[Start of Attachment]

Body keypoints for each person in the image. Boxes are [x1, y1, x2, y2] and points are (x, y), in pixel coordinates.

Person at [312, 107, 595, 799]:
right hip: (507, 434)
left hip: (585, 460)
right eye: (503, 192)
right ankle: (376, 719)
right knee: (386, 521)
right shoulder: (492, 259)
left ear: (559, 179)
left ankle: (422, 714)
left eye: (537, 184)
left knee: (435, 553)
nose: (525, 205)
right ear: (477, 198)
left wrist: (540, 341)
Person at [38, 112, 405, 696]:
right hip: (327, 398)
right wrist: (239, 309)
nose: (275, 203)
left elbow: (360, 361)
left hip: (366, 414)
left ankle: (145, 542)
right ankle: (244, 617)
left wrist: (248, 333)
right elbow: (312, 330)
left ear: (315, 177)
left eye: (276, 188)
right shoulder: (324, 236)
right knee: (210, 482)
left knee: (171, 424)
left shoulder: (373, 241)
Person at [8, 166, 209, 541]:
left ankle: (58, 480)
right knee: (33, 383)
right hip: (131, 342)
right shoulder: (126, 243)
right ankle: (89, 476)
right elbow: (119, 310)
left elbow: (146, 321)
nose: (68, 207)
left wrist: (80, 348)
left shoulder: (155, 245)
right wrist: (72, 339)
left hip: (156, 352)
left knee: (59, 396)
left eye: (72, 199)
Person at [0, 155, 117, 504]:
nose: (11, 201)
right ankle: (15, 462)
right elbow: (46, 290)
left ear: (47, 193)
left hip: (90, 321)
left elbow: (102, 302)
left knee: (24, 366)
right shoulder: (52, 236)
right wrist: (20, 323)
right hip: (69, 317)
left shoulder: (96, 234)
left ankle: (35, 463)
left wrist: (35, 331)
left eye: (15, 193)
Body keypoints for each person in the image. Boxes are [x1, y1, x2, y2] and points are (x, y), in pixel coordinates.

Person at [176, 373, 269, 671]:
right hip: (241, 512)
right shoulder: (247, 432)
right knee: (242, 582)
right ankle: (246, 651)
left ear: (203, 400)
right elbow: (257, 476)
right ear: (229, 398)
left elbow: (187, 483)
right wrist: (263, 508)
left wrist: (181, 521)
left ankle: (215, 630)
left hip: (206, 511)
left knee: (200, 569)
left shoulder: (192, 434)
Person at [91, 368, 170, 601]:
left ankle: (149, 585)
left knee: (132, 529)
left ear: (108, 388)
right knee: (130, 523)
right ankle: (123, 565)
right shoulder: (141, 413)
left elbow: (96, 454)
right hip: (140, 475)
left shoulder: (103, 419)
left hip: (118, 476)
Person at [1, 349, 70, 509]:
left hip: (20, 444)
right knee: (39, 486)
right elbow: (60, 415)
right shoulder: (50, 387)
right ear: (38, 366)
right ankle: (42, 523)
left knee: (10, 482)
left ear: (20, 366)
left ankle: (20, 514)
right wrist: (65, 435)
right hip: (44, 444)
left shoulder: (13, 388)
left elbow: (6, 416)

[End of Attachment]

EXERCISE OBJECTIVE: With no line omitted, copy all the data exactly.

EXPECTED OUTPUT:
Body keypoints for each person in the image. Boxes are [x1, y1, x2, y2] and points are (x, y), in pixel coordinates.

Person at [312, 107, 595, 799]:
right hip: (507, 434)
left hip: (585, 460)
right eye: (503, 192)
right ankle: (376, 719)
right knee: (386, 521)
right shoulder: (492, 259)
left ear: (559, 179)
left ankle: (422, 714)
left eye: (537, 184)
left knee: (435, 553)
nose: (525, 205)
right ear: (477, 198)
left wrist: (540, 341)
Person at [38, 112, 405, 696]:
right hip: (327, 398)
right wrist: (239, 309)
nose: (275, 203)
left elbow: (360, 361)
left hip: (366, 414)
left ankle: (145, 542)
right ankle: (244, 617)
left wrist: (248, 333)
right elbow: (312, 330)
left ear: (315, 177)
left eye: (276, 188)
right shoulder: (324, 236)
right knee: (210, 482)
left knee: (171, 424)
left shoulder: (373, 241)
Person at [8, 166, 209, 541]:
left ankle: (58, 480)
right knee: (33, 383)
right hip: (131, 342)
right shoulder: (126, 243)
right ankle: (89, 476)
right elbow: (119, 310)
left elbow: (146, 321)
nose: (68, 207)
left wrist: (80, 348)
left shoulder: (155, 245)
right wrist: (72, 339)
left hip: (156, 352)
left knee: (59, 396)
left eye: (72, 199)
Person at [0, 155, 117, 504]:
nose: (11, 201)
right ankle: (15, 462)
right elbow: (46, 290)
left ear: (47, 193)
left hip: (90, 321)
left elbow: (102, 302)
left knee: (24, 366)
right shoulder: (52, 236)
right wrist: (20, 323)
right hip: (69, 317)
left shoulder: (96, 234)
left ankle: (35, 463)
left wrist: (35, 331)
left eye: (15, 193)
Body keypoints for each person in the image. Boxes are [x1, y1, x2, y2] and points are (x, y), in pixel coordinates.

Person at [176, 373, 269, 671]:
right hip: (241, 512)
right shoulder: (247, 432)
right knee: (242, 582)
right ankle: (246, 651)
left ear: (203, 400)
right elbow: (257, 476)
right ear: (229, 398)
left elbow: (187, 483)
right wrist: (263, 508)
left wrist: (181, 521)
left ankle: (215, 630)
left hip: (206, 511)
left knee: (200, 569)
left shoulder: (192, 434)
Person at [91, 368, 170, 601]:
left ankle: (149, 585)
left knee: (132, 529)
left ear: (108, 388)
right knee: (130, 523)
right ankle: (123, 565)
right shoulder: (141, 413)
left elbow: (96, 454)
right hip: (140, 475)
left shoulder: (103, 419)
left hip: (118, 476)
Person at [1, 349, 70, 509]:
left hip: (20, 444)
right knee: (39, 486)
right elbow: (60, 415)
right shoulder: (50, 387)
right ear: (38, 366)
right ankle: (42, 523)
left knee: (10, 482)
left ear: (20, 366)
left ankle: (20, 514)
right wrist: (65, 435)
right hip: (44, 444)
left shoulder: (13, 388)
left elbow: (6, 416)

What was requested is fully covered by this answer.